Das Anwält:innenkollektiv, das vom European Legal Support Center (ELSC), Lawyers for Palestine, Palestine Institute for Public Diplomacy (PIPD) und  Forensis (Forensic Architecture Berlin) unterstützt wird, hat Türen für weitere rechtliche Schritte gegen die deutschen Kriegswaffenlieferungen an Israel geöffnet. 

Mit dem Beschluss vom 10.06.2024 (Az. VG 2 L 119/24) wies das Verwaltungsgericht Berlin einen Eilantrag von Palästinenser*innen aus Gaza und des  Anwält:innenkollektiv zurück, indem ein sofortiger Stopp von Waffenlieferungen an Israel gefordert wurde, da sie bei einem anhaltenden genozidalen Angriff auf Gaza verwendet werden.

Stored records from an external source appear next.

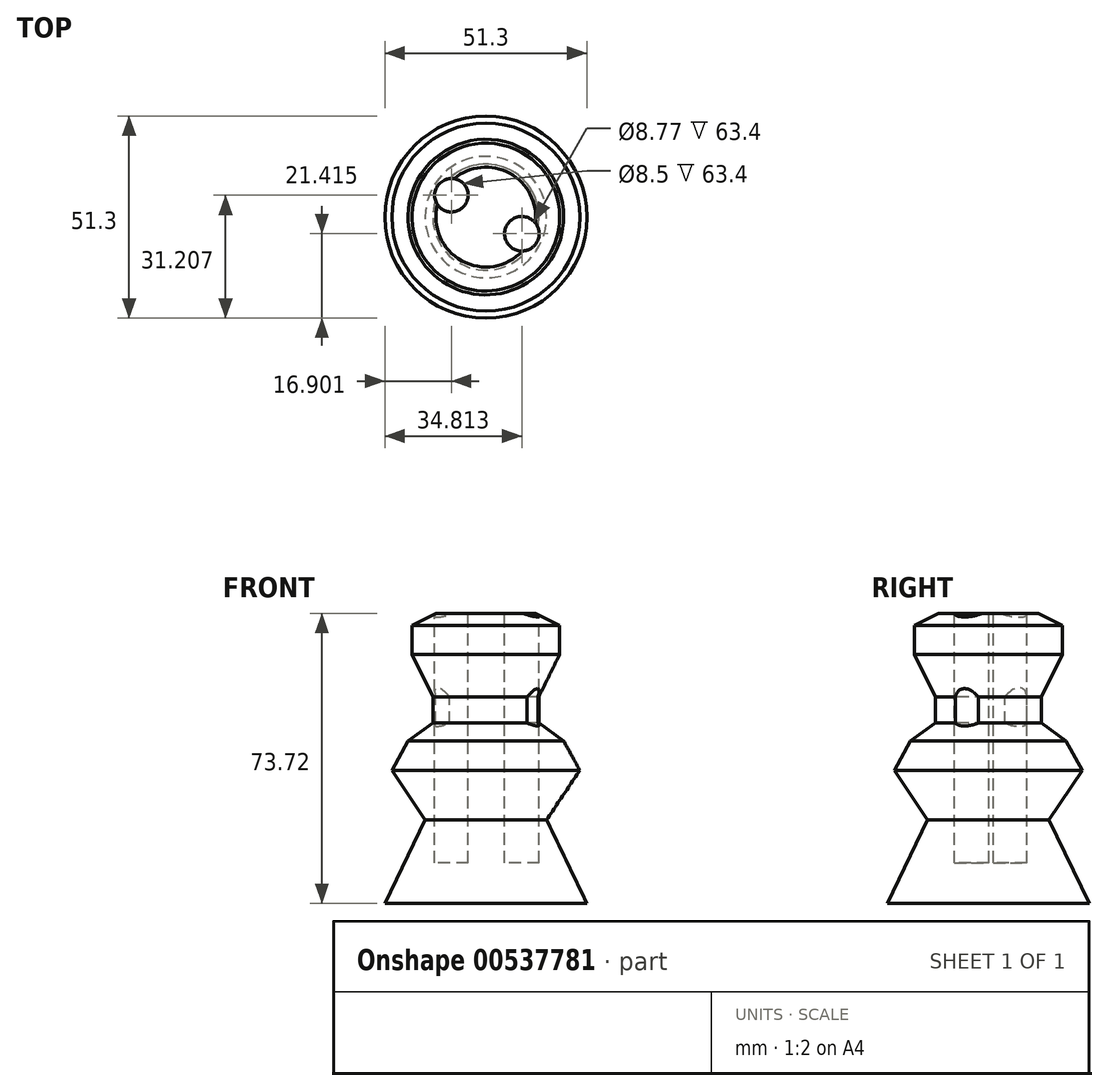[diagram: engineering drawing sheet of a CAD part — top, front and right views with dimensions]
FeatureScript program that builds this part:
annotation { "Feature Type Name" : "Feature", "Feature Type Description" : "" }
export const myFeature = defineFeature(function(context is Context, id is Id, definition is map)
    precondition{}
    {
        {
            var Q0;
            Q0=qCreatedBy(makeId("Front.planeOp"),FACE);
            var sketch = newSketch(context, id + "F0", { "sketchPlane" : qUnion([Q0])});
            skLineSegment(sketch, "E0", {"start": v(0, 51.3) * mm, "end": v(0, -47.77) * mm});
            skLineSegment(sketch, "E1", {"start": v(0, -26.74) * mm, "end": v(-25.65, -26.74) * mm});
            skLineSegment(sketch, "E2", {"start": v(-25.65, -26.74) * mm, "end": v(-15.43, -5.5) * mm});
            skLineSegment(sketch, "E3", {"start": v(-15.43, -5.5) * mm, "end": v(-23.89, 7.08) * mm});
            skLineSegment(sketch, "E4", {"start": v(-23.89, 7.08) * mm, "end": v(-19.76, 14.55) * mm});
            skLineSegment(sketch, "E5", {"start": v(-19.76, 14.55) * mm, "end": v(-13.47, 19.07) * mm});
            skLineSegment(sketch, "E6", {"start": v(-13.47, 19.07) * mm, "end": v(-13.47, 25.75) * mm});
            skLineSegment(sketch, "E7", {"start": v(-13.47, 25.75) * mm, "end": v(-18.77, 36.56) * mm});
            skLineSegment(sketch, "E8", {"start": v(-18.77, 36.56) * mm, "end": v(-18.77, 43.84) * mm});
            skLineSegment(sketch, "E9", {"start": v(-18.77, 43.84) * mm, "end": v(-12.68, 46.98) * mm});
            skLineSegment(sketch, "E10", {"start": v(-12.68, 46.98) * mm, "end": v(0, 46.98) * mm});
            skSolve(sketch);
        }
        {
            var Q0;
            Q0 = qSketchRegion(id + "F0", true);
            var Q1;
            Q1=sQuery(id+"F0.wireOp",EDGE,"E0");
            revolve(context, id + "F1", {"entities" : qUnion([Q0]), "axis" : qUnion([Q1]), "revolveType" : RevolveType.FULL});
        }
        {
            var Q0;
            Q0=makeQuery(id+"F1.opRevolve","SWEPT_FACE",FACE,{"disambiguationData":[OSD([sQuery(id+"F0.wireOp",EDGE,"E10")])]});
            var sketch = newSketch(context, id + "F2", { "sketchPlane" : qUnion([Q0])});
            skCircle(sketch, "E11", {"center": v(-8.75, 5.56) * mm, "radius": 4.25 * mm});
            skCircle(sketch, "E12", {"center": v(9.16, -4.24) * mm, "radius": 4.39 * mm});
            skSolve(sketch);
        }
        {
            var Q0;
            Q0 = qSketchRegion(id + "F2", true);
            extrude(context, id + "F3", {"entities" : qUnion([Q0]), "operationType" : NewBodyOperationType.REMOVE, "oppositeDirection" : true, "depth" : 63.4 * mm, "offsetDistance" : 25 * mm});
        }
    });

Das Gericht kam zu dem Schluss, dass ein Verbot künftiger Kriegswaffenexporte nicht nötig sei, da die Bundesregierung ihre Genehmigungen Anfang 2024 überarbeitet habe und seitdem keine neuen Genehmigungen mehr erteilt worden seien. Das Gericht geht weiter davon aus, dass die Bundesregierung ihre Entscheidungen über künftige Genehmigungen im Einklang mit dem Völkerrecht treffen und gegebenenfalls auch von der Möglichkeit Gebrauch machen wird, künftige Genehmigungsanträge abzulehnen. Das Recht, einen Lieferstopp in das Kriegsgebiet durchzusetzen, hat das Gericht nicht grundsätzlich verneint.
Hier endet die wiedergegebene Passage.